South Korean petrochemical producers are increasingly utilising cheaper liquefied petroleum gas (LPG) as a feedstock for their crackers, consequently reducing naphtha demand from the region’s top importer, as reported by industry officials and government data.
This shift towards LPG as a raw material has enabled South Korean cracker operators to boost their operating rates, despite grappling with weak petrochemical margins due to oversupplies.
The lower naphtha imports by South Korea could further depress the margins for Asian refiners during the summer months of May and June, when LPG is typically more economical due to a decline in heating demand. The United States, Asia’s leading supplier of LPG, stands to benefit from the rising cracker demand for this feedstock.
South Korea’s naphtha imports declined to approximately 18.13 million barrels in April and 17 million barrels this month, according to Kpler data. LSEG Research estimates the April volume at around 18.59 million barrels and May imports at approximately 18.34 million barrels.
As per the Korea National Oil Corp data, both April and May levels are lower than the March volume of about 22 million barrels.
Naphtha is utilised in the production of consumer goods such as plastics and textile fibers.
LPG consumption at South Korean crackers surged by about 56% year-on-year to 7.26 million barrels in March, bringing the first-quarter usage to 16.81 million barrels, up approximately 22% from the same period last year, as indicated by government data provided by the Korea Petrochemical Industry Association (KPIA).
In contrast, naphtha consumption at crackers decreased by about 8 percent to 36.4 million barrels in March, compared to 39.4 million barrels in the same month last year, according to the data.
“South Korea’s naphtha cracking facilities have expanded their capacity to feed LPG in order to diversify their feedstock,” Lim Jonghyun, a KPIA representative, told Reuters.

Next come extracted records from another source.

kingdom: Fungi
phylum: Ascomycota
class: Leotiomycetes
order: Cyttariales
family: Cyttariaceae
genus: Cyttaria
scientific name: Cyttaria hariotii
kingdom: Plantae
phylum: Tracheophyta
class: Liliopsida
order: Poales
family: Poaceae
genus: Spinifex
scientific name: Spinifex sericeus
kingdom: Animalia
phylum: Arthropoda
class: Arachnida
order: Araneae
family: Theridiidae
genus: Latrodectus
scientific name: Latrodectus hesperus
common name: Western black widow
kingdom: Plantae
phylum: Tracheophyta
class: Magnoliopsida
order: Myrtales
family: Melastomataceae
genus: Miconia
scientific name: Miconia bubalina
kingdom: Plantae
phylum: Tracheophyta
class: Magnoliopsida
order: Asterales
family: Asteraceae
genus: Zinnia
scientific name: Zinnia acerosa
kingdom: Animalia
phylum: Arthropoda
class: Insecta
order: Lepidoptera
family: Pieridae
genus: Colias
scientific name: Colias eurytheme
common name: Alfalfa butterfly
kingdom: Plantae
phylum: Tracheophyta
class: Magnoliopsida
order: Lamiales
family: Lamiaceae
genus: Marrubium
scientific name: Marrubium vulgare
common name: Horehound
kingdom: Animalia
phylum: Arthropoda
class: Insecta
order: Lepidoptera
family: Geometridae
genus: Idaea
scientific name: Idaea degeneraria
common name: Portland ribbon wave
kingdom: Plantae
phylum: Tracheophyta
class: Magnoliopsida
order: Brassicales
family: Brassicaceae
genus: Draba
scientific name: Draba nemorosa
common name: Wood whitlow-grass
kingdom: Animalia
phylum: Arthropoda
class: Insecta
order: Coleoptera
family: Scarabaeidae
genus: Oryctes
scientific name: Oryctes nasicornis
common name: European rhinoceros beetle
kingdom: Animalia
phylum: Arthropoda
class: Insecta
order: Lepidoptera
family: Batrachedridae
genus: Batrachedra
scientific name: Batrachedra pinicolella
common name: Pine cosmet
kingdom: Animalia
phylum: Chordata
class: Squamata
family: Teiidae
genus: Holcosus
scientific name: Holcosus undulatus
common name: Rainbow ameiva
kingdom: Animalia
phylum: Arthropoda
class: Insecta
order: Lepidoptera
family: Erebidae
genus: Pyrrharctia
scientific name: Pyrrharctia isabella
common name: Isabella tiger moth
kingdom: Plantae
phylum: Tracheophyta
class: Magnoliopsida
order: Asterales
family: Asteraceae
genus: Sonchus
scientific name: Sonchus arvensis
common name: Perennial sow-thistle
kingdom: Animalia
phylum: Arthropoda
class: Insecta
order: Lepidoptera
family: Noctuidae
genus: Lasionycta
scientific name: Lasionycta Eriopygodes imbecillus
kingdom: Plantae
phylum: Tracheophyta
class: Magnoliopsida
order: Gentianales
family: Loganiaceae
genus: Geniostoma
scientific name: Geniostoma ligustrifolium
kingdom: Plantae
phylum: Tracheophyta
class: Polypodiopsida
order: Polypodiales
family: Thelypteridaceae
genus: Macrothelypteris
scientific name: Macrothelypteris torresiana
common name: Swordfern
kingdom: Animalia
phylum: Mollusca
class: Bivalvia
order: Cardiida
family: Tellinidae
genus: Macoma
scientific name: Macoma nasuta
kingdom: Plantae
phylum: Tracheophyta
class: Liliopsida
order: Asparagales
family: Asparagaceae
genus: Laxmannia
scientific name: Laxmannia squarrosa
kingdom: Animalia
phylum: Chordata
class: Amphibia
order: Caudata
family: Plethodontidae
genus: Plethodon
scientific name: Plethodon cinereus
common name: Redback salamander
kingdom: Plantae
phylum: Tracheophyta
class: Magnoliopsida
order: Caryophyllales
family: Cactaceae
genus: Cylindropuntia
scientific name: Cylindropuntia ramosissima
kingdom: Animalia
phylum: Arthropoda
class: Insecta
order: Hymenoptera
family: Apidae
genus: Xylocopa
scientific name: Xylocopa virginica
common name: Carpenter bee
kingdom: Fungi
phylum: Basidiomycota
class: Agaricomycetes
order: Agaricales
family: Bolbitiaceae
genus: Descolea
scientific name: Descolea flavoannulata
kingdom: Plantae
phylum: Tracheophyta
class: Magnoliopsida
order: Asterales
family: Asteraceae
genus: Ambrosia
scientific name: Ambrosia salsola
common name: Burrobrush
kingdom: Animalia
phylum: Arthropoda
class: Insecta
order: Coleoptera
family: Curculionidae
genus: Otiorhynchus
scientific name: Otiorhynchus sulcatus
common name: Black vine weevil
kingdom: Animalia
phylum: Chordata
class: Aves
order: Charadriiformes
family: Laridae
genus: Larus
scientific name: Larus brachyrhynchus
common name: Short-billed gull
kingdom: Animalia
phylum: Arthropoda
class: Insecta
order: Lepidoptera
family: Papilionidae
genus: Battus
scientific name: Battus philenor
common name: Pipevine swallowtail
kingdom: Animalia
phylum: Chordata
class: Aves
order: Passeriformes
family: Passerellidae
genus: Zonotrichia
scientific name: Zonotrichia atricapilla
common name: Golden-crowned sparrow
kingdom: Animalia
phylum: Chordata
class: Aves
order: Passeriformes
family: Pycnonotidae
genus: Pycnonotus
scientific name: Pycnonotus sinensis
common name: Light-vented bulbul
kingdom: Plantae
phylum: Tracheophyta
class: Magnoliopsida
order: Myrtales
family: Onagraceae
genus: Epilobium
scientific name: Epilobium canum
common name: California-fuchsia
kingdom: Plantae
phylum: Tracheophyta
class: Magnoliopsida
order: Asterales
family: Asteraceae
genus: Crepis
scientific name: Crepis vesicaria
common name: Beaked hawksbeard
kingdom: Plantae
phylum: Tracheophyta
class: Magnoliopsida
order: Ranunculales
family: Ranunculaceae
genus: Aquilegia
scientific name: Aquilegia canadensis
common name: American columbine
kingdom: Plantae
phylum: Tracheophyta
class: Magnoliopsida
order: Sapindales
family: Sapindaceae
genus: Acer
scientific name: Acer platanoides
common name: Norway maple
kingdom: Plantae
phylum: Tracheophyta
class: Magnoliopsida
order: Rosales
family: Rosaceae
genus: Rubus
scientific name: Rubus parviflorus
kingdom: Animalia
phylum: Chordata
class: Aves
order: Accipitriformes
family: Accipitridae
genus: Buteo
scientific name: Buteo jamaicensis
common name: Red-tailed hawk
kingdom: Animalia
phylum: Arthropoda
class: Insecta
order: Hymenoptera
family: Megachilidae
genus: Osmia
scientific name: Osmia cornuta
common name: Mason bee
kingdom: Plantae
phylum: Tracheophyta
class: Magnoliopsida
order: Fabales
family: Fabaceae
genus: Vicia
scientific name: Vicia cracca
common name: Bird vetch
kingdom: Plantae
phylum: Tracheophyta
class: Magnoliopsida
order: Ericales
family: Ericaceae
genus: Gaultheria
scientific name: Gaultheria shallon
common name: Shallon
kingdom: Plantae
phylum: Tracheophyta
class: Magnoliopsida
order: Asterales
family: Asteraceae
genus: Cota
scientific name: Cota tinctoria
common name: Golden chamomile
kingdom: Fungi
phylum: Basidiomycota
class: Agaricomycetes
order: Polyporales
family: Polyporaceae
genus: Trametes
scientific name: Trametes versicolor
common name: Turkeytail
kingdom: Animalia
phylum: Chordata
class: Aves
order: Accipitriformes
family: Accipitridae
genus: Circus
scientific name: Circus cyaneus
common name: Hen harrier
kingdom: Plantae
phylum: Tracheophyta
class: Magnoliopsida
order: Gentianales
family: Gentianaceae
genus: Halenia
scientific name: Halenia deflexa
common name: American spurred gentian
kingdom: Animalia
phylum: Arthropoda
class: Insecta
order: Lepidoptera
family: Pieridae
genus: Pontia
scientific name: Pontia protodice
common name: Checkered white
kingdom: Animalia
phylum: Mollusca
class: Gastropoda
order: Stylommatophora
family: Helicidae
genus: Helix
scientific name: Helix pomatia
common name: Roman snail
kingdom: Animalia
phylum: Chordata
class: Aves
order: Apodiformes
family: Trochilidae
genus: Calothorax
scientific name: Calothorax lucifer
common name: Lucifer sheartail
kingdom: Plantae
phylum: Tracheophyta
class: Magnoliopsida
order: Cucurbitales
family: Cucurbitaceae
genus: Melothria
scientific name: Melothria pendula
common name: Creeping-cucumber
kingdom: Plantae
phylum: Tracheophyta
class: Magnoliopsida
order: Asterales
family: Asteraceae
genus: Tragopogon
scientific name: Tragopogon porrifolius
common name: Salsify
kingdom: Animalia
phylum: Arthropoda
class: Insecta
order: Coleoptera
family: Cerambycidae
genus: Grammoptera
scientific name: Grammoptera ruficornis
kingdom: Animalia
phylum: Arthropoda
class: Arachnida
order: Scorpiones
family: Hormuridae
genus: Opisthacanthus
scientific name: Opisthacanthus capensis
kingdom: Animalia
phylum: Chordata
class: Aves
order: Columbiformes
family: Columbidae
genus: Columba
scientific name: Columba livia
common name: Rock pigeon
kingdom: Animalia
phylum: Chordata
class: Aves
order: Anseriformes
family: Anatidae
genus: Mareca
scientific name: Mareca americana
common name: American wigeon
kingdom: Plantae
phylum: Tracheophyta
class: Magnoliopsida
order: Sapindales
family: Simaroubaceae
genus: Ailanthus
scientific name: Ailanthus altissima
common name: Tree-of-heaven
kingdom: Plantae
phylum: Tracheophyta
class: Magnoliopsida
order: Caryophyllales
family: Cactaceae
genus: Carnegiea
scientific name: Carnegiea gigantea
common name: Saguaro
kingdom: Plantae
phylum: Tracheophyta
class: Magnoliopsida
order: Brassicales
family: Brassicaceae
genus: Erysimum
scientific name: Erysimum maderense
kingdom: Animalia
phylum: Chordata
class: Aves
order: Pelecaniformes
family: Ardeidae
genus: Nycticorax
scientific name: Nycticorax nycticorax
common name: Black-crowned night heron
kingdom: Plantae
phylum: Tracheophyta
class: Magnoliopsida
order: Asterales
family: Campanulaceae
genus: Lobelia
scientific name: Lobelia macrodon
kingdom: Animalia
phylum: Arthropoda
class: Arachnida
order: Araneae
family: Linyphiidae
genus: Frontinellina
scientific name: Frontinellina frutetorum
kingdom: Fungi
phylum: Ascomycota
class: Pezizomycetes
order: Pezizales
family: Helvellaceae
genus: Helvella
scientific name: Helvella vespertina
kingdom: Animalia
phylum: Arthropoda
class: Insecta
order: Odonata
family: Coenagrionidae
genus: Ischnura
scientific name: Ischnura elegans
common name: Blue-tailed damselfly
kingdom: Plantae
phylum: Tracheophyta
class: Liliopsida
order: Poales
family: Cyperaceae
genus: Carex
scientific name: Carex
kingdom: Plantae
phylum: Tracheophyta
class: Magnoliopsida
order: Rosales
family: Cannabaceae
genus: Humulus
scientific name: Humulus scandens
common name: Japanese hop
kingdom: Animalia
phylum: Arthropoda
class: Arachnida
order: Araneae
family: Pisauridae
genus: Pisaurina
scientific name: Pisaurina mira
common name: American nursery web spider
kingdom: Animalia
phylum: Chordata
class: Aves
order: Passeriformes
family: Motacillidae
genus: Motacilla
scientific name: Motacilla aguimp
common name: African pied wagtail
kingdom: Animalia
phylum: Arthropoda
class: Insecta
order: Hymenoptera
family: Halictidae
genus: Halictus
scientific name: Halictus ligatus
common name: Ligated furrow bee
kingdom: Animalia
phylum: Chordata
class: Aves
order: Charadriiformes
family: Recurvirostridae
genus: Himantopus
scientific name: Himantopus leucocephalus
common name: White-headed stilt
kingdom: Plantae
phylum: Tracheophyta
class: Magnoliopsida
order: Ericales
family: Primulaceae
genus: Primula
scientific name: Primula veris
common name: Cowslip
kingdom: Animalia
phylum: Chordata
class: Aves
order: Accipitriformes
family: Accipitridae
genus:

“Last year, LPG prices rose due to the supply reduction caused by the Russian-Ukrainian war, resulting in a low input volume.”
As energy prices have stabilised, the input of LPG into petrochemical facilities will increase in the coming months, he added.
Utilisation rates at the Korean crackers increased to 81.8% in March versus 75.9% in the same month of 2023 and last year’s average of 74%, KPIA said.
“The input of naphtha is decreasing, and LPG is replacing it,” KPIA’s Lim said.
According to two sources with knowledge of the matter, South Korean cracker operators typically have the capability to substitute between 20 percent to 30 percent of their naphtha feedstock with liquefied petroleum gas (LPG).
On Monday, a petrochemical trader based in Singapore revealed that the cost of naphtha in Asia was approximately $100 per ton higher than LPG, incentivising petrochemical plants to continue utilising LPG as a more economical feedstock option.
The sources requested anonymity as they are not authorised to speak to the media on this matter.
Notable members of the Korea Petrochemical Industry Association (KPIA) include Lotte Chemical, Yeochun NCC, LG Chem, Hanwha TotalEnergies, and GS Caltex.